There were also acknowledgements that this is an opportunity to tackle climate change, as these past few months have shown that non-pharmaceutical public health measures to tackle COVID-19 have ‘allow[ed] the earth to breathe again’. Overall, there were resoundingly clear calls and recommendations for a united, collaborative, global effort to address the COVID-19 pandemic – to leave no one behind. With many sentiments from an equity lens to protect those most vulnerable from fragile health systems and building true ‘systems for health’. It has been said that, until everyone is free from COVID-19, the response is not over.

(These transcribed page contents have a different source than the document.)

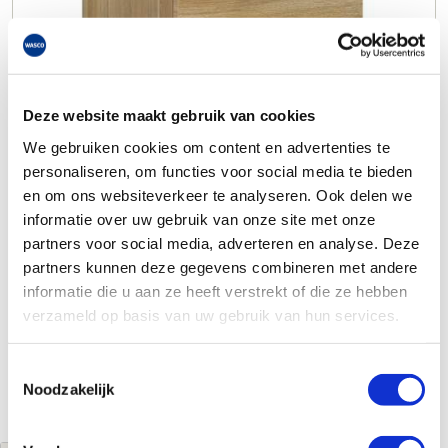
Deze website maakt gebruik van cookies
We gebruiken cookies om content en advertenties te
personaliseren, om functies voor social media te bieden
en om ons websiteverkeer te analyseren. Ook delen we
informatie over uw gebruik van onze site met onze
partners voor social media, adverteren en analyse. Deze
partners kunnen deze gegevens combineren met andere
informatie die u aan ze heeft verstrekt of die ze hebben
verzameld op basis van uw gebruik van hun services.
Toestemmingsselectie
Noodzakelijk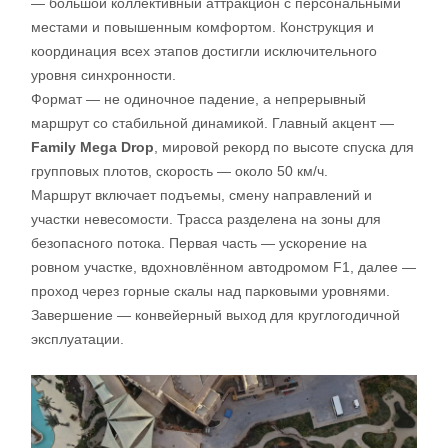
— большой коллективный аттракцион с персональными
местами и повышенным комфортом. Конструкция и
координация всех этапов достигли исключительного
уровня синхронности.
Формат — не одиночное падение, а непрерывный
маршрут со стабильной динамикой. Главный акцент —
Family Mega Drop
, мировой рекорд по высоте спуска для
групповых плотов, скорость — около 50 км/ч.
Маршрут включает подъемы, смену направлений и
участки невесомости. Трасса разделена на зоны для
безопасного потока. Первая часть — ускорение на
ровном участке, вдохновлённом автодромом F1, далее —
проход через горные скалы над парковыми уровнями.
Завершение — конвейерный выход для круглогодичной
эксплуатации.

It’s quite an extraordinary year to be the Canadian youth delegate. I find myself in a privileged space of intersectional identities and roles that have provided me with insight and reflection on many aspects of the COVID-19 pandemic response – from a personal lens, a clinical lens, a local public health lens, and from a global health diplomacy lens.
The importance of engaging youth and meaningfully include youth voices and ideas in global public health diplomacy cannot be understated. Youth are not only the next generation of leaders, citizens, policymakers, and healthcare professionals – we will be and already are the generation of peoples living in a world shaped by the decisions and actions (and inactions) made by those that came before us. Youth often identify issues with unparalleled passion, understanding, and virtue – when others turn a blind eye or are complacent to the status quo. As Pearl S. Buck once shared, “The young do not know enough to be prudent, and therefore they attempt the impossible – and achieve it, generation after generation”.